The best defense is vigorous offense. “I’m not a baby. I’m twenty-five years old.” I was Grandma’s first grandchild. If she lived until I turned fifty, with grandchildren of my own, I’d still be “the baby.”
“How did this happen?” Mom asked.
Damn it. “Magic blast wave, wall, and a chair.”
“Blast wave?” Bern asked.
“The Rutger case.”
“I thought he was a dud.”
I shook my head. “Enerkinetic magic. He was a vet.”
Bern’s face fell. He frowned and marched out of the room.
“Arabella, get the first-aid kit,” Mom said. “Nevada, lie down. You may have a concussion.”
Arabella took off running.
“It’s not that bad! I don’t have a concussion.”
My mother turned and looked at me. I knew that look. That was the Sgt. Baylor look. There was no escape.
“Did paramedics look at you at the scene?”
“Yes.”
“What did they say?”
There was no point in lying. “They said I should go to the hospital just in case.”

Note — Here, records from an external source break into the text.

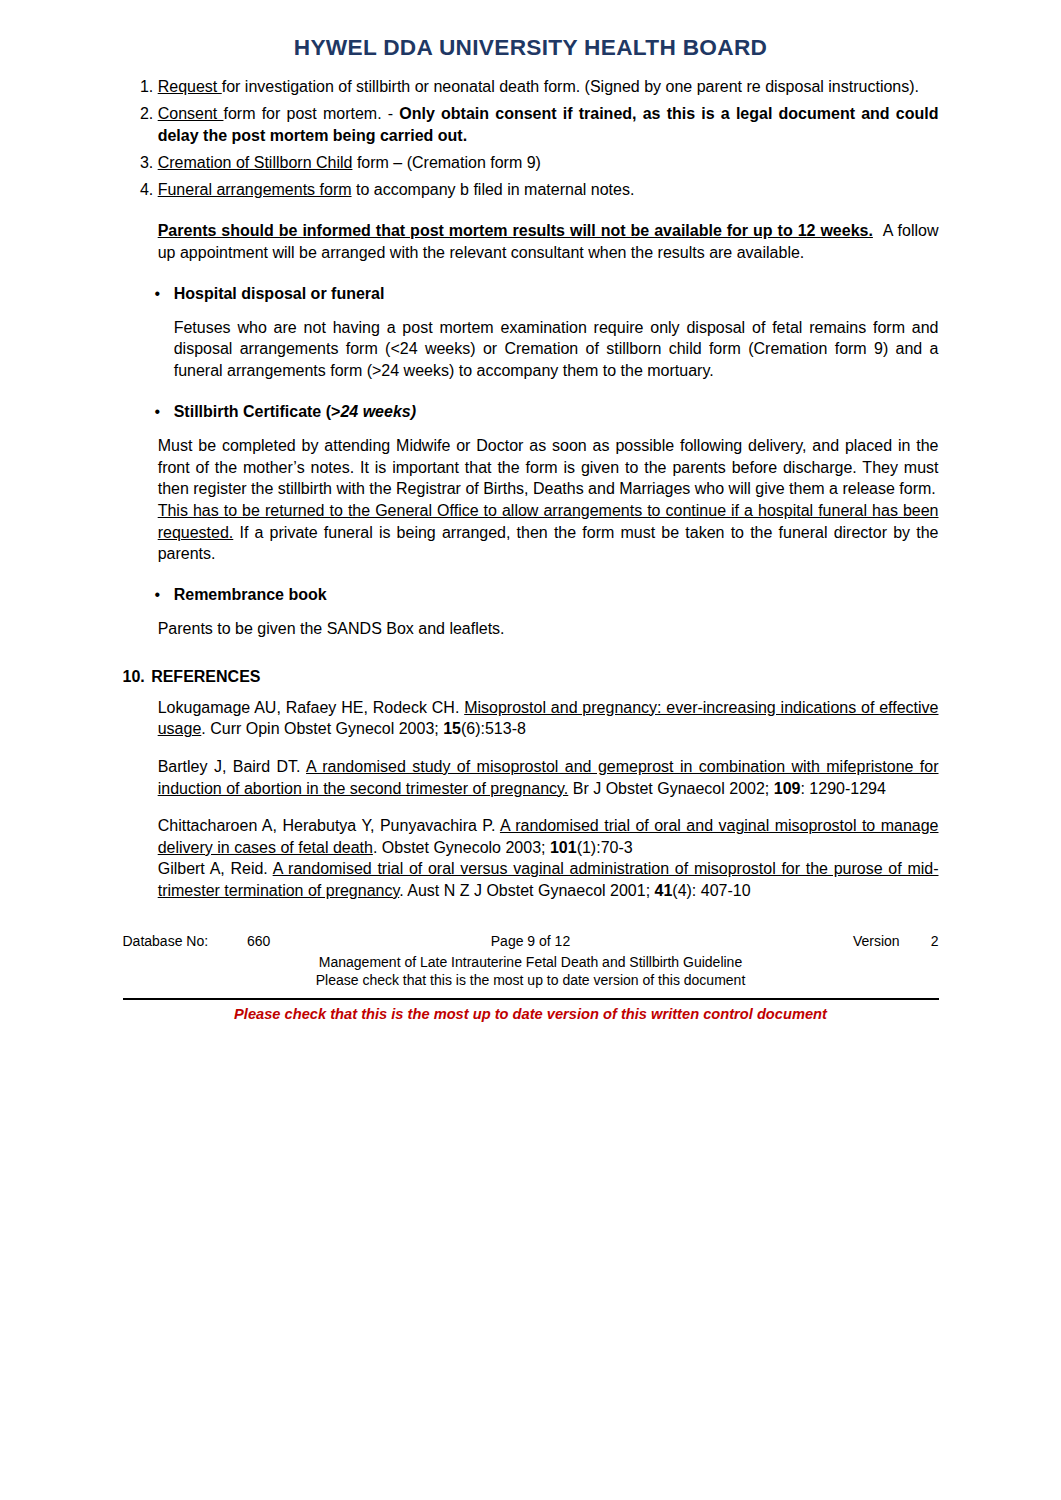HYWEL DDA UNIVERSITY HEALTH BOARD
Request for investigation of stillbirth or neonatal death form. (Signed by one parent re disposal instructions).
Consent form for post mortem. - Only obtain consent if trained, as this is a legal document and could delay the post mortem being carried out.
Cremation of Stillborn Child form – (Cremation form 9)
Funeral arrangements form to accompany b filed in maternal notes.
Parents should be informed that post mortem results will not be available for up to 12 weeks. A follow up appointment will be arranged with the relevant consultant when the results are available.
Hospital disposal or funeral
Fetuses who are not having a post mortem examination require only disposal of fetal remains form and disposal arrangements form (<24 weeks) or Cremation of stillborn child form (Cremation form 9) and a funeral arrangements form (>24 weeks) to accompany them to the mortuary.
Stillbirth Certificate (>24 weeks)
Must be completed by attending Midwife or Doctor as soon as possible following delivery, and placed in the front of the mother’s notes. It is important that the form is given to the parents before discharge. They must then register the stillbirth with the Registrar of Births, Deaths and Marriages who will give them a release form.
This has to be returned to the General Office to allow arrangements to continue if a hospital funeral has been requested. If a private funeral is being arranged, then the form must be taken to the funeral director by the parents.
Remembrance book
Parents to be given the SANDS Box and leaflets.
10. REFERENCES
Lokugamage AU, Rafaey HE, Rodeck CH. Misoprostol and pregnancy: ever-increasing indications of effective usage. Curr Opin Obstet Gynecol 2003; 15(6):513-8
Bartley J, Baird DT. A randomised study of misoprostol and gemeprost in combination with mifepristone for induction of abortion in the second trimester of pregnancy. Br J Obstet Gynaecol 2002; 109: 1290-1294
Chittacharoen A, Herabutya Y, Punyavachira P. A randomised trial of oral and vaginal misoprostol to manage delivery in cases of fetal death. Obstet Gynecolo 2003; 101(1):70-3
Gilbert A, Reid. A randomised trial of oral versus vaginal administration of misoprostol for the purose of mid-trimester termination of pregnancy. Aust N Z J Obstet Gynaecol 2001; 41(4): 407-10
Database No: 660
Page 9 of 12
Version 2
Management of Late Intrauterine Fetal Death and Stillbirth Guideline
Please check that this is the most up to date version of this document
Please check that this is the most up to date version of this written control document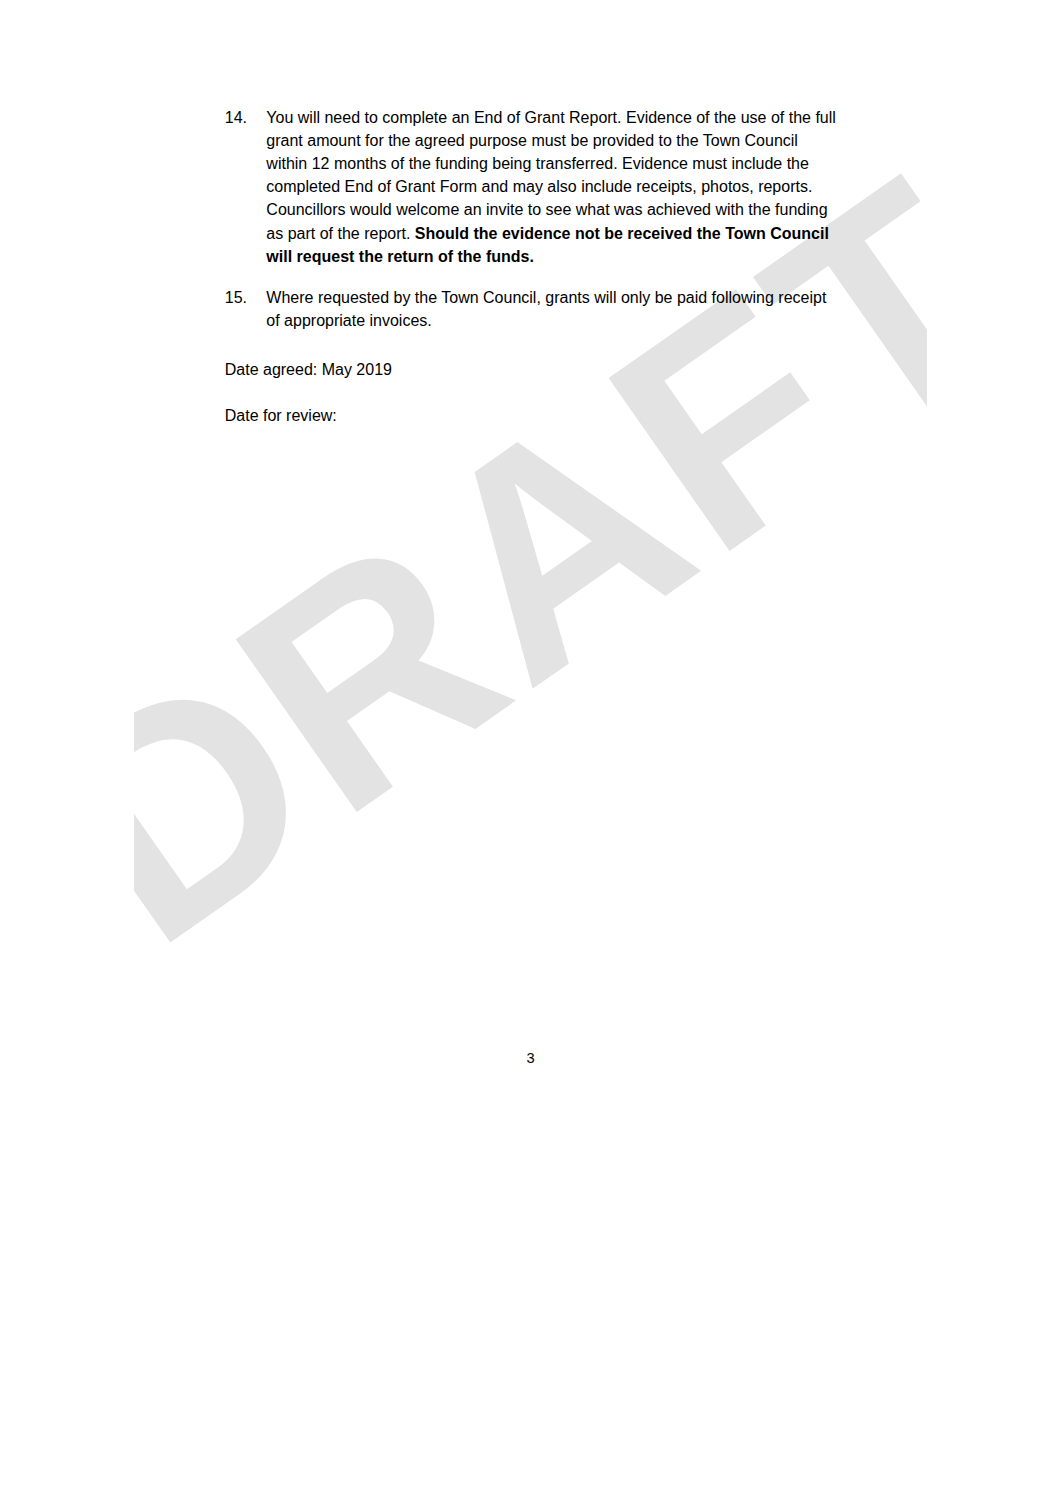DRAFT
14. You will need to complete an End of Grant Report. Evidence of the use of the full grant amount for the agreed purpose must be provided to the Town Council within 12 months of the funding being transferred. Evidence must include the completed End of Grant Form and may also include receipts, photos, reports. Councillors would welcome an invite to see what was achieved with the funding as part of the report. Should the evidence not be received the Town Council will request the return of the funds.
15. Where requested by the Town Council, grants will only be paid following receipt of appropriate invoices.
Date agreed: May 2019
Date for review:
3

My mother pinned me down with her stare. “Did you?”
“No.”
“Lie down.”
I sighed and surrendered to my fate.
The next morning I sat in the media room, eating the crepes and sausages Mom made for me. My neck still hurt. My side hurt worse.
Mom sat at the other end of the sectional, sipping her coffee and working on Arabella’s hair. Apparently the latest fashion among high schoolers involved elaborate braids, and Arabella had somehow cajoled Mom into helping her.
On the left side of the screen, a female news anchor with impossibly perfect hair profiled the recent arson at First National, while the right side of the screen showed a tornado of fire engulfing the building. The orange flames billowed out the windows.
“It’s awful,” Mom said.
“Did anybody die?” I asked.
“A security guard. His wife and their two children came by to drop off his dinner and were also burned, but they survived. Apparently Adam Pierce was involved.”
Everyone in Houston knew who Adam Pierce was. Magic users were segregated into five ranks: Minor, Average, Notable, Significant, and Prime. Born with a rare pyrokinetic talent, Pierce had Stainless Steel classification. A pyrokinetic was considered Average if he could melt a cubic foot of ice under a minute. In the same amount of time, Adam Pierce could conjure a fire that would melt a cubic foot of stainless steel. That made Pierce a Prime, the highest rank of magic user. Everybody wanted him—the military, Home Defense, and the private sector.